Affaire ukrainienne. La crédibilité de Gordon Sondland compromise
(B2) La procédure d'impeachment aux USA a déjà fait une victime : Gordon Sondland. L'ambassadeur américain à Bruxelles auprès de l'Union européenne est devenu un témoin clé dans la procédure de 'impeachment' lancée par les Démocrates contre le président américain Donald Trump
Un pieux mensonge
Le transcript de son témoignage (375 pages!) devant le Congrès le 17 octobre, publié mardi (5 novembre), est patent. Le plus intéressant se situe dans les dernières pages. Dans une lettre de son avocat datée de lundi (4 novembre), l'ancien homme d'affaires devenu diplomate révise son témoignage passé devant le Congrès. En gros, il reconnait avoir légèrement travesti la vérité, et cherche à corriger le tir, pour ne pas être en flagrant délit de mensonge et rompre son serment de dire la vérité.
Un souvenir soudain
Le diplomate américain se souvient maintenant avoir dit à Andriy Yermak, un proche conseiller du nouveau président ukrainien (Volodymyr Zelensky) chargé des négociations avec les USA, que « la reprise de l’aide américaine » militaire ne se ferait « probablement pas avant que l’Ukraine fournisse la déclaration publique anti-corruption dont nous discutons depuis plusieurs semaines ».
« I now recall speaking individually with Mr. Yermak, where I said that resumption of U.S. aid would likely not occur until Ukraine provided the public anti-corruption statement that we had been discussing for many weeks. »
Un dévoiement de la fonction diplomatique
Autrement dit il reconnait avoir demandé aux Ukrainiens de trouver des charges indirectes contre un des rivaux de Donald Trump, l'ancien vice-président Joe Biden, dont le fils Hunter Biden, travaille dans une entreprise énergétique ukrainienne. Le tout sur instigation directe du conseiller personnel de Donald Trump, l'avocat Rudy Giuliani, qui n'a normalement aucun rôle dans la chaîne diplomatique américaine.
L'aide sécuritaire à l'Ukraine vitale pour les USA
Une position qui va totalement à l'inverse de intérêts vitaux des États-Unis, comme Goldon Sondland le reconnait lui-même dans sa lettre. « L'aide sécuritaire à l'Ukraine est dans notre intérêt national vital. Et aucune raison valable n'aurait dû justifier son report. »

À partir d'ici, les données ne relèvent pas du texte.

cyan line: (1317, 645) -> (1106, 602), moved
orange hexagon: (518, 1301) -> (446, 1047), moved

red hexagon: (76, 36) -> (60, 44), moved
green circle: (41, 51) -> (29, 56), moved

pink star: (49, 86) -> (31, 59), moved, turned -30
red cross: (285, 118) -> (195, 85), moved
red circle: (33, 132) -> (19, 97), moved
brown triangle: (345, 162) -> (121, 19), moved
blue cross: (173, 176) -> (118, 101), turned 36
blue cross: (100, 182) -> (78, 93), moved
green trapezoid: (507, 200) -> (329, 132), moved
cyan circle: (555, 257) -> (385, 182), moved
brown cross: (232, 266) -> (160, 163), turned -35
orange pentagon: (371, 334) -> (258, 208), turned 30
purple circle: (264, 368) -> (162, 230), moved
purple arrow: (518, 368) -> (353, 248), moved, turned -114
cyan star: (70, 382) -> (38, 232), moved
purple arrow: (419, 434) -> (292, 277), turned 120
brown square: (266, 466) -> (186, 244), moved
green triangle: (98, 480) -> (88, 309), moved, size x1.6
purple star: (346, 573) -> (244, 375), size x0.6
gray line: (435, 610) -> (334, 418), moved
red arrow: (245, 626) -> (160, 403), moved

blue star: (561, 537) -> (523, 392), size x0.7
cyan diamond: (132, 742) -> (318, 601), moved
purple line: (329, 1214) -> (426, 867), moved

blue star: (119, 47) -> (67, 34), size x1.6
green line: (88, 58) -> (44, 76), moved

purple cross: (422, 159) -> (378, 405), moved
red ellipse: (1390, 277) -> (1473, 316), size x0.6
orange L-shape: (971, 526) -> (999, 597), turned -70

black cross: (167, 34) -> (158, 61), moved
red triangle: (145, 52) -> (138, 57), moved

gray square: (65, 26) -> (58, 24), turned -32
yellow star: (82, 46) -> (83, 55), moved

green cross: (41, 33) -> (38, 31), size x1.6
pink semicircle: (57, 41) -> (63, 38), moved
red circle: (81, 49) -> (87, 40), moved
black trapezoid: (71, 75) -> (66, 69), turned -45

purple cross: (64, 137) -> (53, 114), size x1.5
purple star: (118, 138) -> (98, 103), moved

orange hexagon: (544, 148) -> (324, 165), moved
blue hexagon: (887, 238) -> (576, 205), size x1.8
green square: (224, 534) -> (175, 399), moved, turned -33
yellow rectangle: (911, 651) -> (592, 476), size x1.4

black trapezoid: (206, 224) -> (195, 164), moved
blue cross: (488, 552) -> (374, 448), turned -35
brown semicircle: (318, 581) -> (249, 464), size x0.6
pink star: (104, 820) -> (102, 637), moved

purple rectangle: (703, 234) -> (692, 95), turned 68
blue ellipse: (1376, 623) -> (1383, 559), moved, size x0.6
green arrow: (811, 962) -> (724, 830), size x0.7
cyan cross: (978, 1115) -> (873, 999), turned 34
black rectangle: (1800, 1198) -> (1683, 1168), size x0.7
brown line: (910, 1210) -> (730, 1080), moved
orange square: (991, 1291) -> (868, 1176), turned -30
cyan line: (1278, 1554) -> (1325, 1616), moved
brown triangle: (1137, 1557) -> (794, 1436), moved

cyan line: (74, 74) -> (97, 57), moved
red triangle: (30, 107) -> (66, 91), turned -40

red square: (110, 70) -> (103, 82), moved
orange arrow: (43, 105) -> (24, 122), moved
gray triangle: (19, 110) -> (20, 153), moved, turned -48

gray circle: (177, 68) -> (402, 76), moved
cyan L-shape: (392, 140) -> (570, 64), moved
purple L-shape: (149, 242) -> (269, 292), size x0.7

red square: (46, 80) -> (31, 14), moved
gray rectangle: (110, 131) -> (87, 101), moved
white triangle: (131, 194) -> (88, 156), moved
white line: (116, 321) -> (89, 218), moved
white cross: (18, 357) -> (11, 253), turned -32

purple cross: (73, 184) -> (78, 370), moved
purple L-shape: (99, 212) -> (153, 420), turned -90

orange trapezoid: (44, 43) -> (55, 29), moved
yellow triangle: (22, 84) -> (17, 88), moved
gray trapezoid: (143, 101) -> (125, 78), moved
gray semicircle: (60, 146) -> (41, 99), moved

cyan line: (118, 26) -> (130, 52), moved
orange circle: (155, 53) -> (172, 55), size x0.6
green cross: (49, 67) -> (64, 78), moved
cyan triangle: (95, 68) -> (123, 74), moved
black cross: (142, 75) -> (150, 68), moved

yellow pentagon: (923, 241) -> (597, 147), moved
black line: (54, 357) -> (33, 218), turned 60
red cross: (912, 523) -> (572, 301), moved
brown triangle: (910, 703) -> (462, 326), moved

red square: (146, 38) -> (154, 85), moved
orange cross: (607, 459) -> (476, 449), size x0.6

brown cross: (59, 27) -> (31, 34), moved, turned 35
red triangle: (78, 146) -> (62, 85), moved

Une crédibilité entamée au niveau européen
En s'ingérant dans les affaires ukrainiennes — qui ne ressortent pas normalement des fonctions d'un ambassadeur américain auprès de l'Union européenne (l'Ukraine ne fait pas encore partie de l'Union européenne) — et en dévoyant sa fonction diplomatique pour servir les intérêts très personnels électoralistes du président américain Donald Trump, Gordon Sondland parait 'cramé' tant auprès de ses autorités de tutelle, mais surtout des institutions européennes. Sa crédibilité en Europe largement entamée, on voit mal comment il pourrait remplir ses fonctions à Bruxelles.